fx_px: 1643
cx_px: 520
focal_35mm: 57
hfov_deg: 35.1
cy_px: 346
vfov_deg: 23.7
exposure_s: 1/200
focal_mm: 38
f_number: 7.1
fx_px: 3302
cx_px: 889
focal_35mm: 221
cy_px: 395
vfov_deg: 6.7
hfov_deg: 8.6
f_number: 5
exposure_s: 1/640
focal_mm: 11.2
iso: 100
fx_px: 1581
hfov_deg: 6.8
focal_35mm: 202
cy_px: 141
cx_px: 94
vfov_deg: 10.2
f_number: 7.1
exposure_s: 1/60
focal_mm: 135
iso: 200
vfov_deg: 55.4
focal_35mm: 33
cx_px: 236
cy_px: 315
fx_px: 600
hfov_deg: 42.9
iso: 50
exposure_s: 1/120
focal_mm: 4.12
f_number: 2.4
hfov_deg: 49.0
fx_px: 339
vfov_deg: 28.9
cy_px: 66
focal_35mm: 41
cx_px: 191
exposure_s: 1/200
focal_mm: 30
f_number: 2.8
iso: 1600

===============

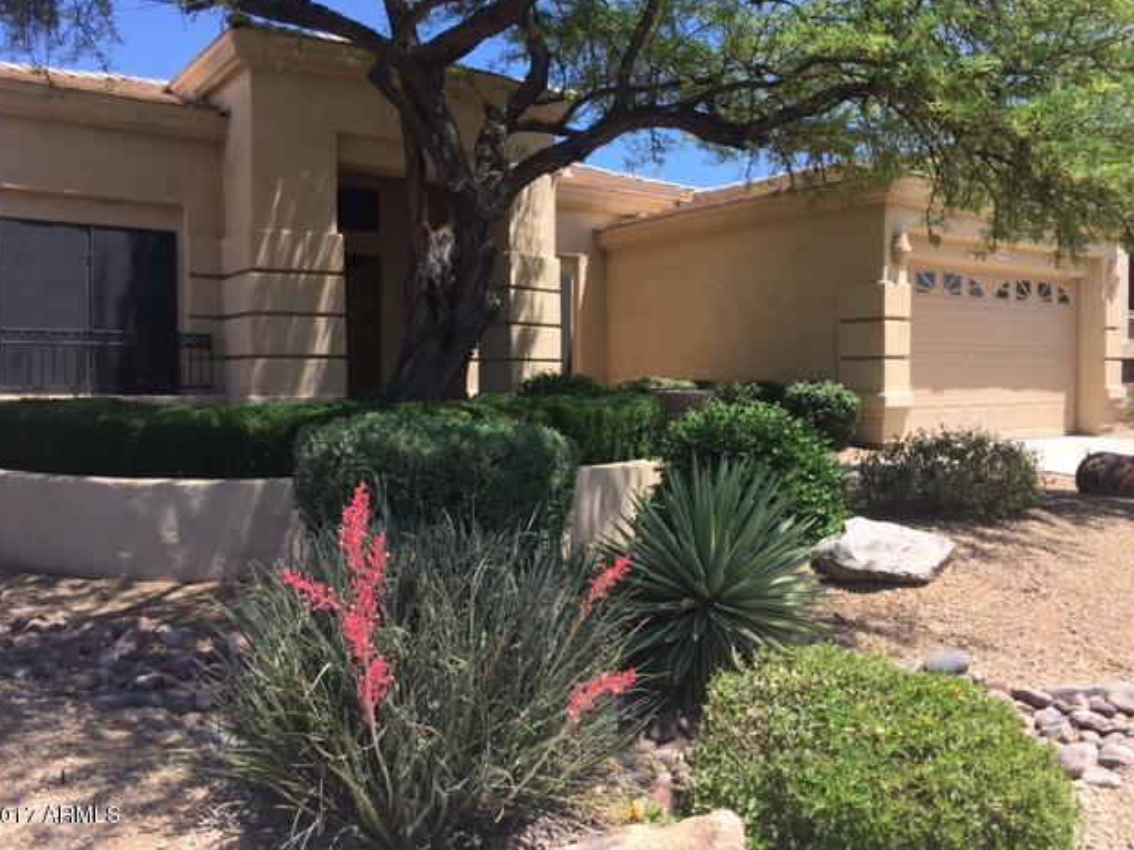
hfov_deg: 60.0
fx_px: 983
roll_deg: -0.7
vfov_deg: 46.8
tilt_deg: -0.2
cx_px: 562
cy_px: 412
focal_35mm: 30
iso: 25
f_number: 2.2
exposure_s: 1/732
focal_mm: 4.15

===============

Using the entries above, repeat only the lines from the one containing "hfov_deg: 60.0" through the one containing "focal_mm: 4.15", end lines included.

hfov_deg: 60.0
fx_px: 983
roll_deg: -0.7
vfov_deg: 46.8
tilt_deg: -0.2
cx_px: 562
cy_px: 412
focal_35mm: 30
iso: 25
f_number: 2.2
exposure_s: 1/732
focal_mm: 4.15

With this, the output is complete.